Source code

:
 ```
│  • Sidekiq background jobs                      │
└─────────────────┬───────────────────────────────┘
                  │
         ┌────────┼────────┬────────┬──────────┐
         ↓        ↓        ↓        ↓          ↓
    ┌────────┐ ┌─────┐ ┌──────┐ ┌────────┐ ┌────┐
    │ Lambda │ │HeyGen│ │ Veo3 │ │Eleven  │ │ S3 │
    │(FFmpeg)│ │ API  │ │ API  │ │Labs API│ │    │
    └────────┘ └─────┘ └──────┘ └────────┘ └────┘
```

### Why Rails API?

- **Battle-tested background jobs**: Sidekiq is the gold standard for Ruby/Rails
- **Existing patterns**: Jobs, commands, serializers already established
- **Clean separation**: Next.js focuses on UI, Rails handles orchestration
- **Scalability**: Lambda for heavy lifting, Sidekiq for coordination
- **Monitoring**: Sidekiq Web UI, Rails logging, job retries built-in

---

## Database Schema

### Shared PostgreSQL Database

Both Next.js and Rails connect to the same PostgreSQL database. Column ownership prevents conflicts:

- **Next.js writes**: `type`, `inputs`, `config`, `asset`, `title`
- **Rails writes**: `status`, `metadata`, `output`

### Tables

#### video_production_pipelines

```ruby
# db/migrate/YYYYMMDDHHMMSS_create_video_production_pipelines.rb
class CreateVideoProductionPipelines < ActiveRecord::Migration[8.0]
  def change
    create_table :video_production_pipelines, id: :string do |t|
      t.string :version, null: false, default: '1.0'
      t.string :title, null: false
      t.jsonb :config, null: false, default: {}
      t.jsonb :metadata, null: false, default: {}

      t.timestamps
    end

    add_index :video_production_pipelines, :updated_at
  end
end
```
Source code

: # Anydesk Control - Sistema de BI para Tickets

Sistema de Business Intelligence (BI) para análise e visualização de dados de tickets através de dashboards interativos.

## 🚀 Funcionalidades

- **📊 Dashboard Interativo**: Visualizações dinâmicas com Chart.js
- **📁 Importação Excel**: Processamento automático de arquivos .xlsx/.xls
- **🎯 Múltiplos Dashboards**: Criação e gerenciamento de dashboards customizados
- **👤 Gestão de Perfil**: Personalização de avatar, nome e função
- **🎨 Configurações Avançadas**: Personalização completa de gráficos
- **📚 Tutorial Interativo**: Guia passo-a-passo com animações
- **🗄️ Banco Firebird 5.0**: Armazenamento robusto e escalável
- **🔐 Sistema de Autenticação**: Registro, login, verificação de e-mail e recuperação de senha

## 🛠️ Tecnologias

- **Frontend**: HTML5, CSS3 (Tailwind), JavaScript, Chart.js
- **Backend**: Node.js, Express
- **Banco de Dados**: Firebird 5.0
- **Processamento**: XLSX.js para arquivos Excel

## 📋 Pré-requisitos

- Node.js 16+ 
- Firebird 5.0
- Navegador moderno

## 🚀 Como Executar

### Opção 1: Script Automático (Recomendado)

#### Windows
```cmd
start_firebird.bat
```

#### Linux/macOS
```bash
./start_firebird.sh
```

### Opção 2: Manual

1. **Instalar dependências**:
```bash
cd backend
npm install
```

━━━━━━━━━━━━━━━━━━━━━━━━━━━━━━

◆ WHAT IS BEING ASKED ◆
The expected answer holds each line from the listing above where the string "Chart" is present.

◆ COMPLETED EXERCISE ◆
- **📊 Dashboard Interativo**: Visualizações dinâmicas com Chart.js
- **Frontend**: HTML5, CSS3 (Tailwind), JavaScript, Chart.js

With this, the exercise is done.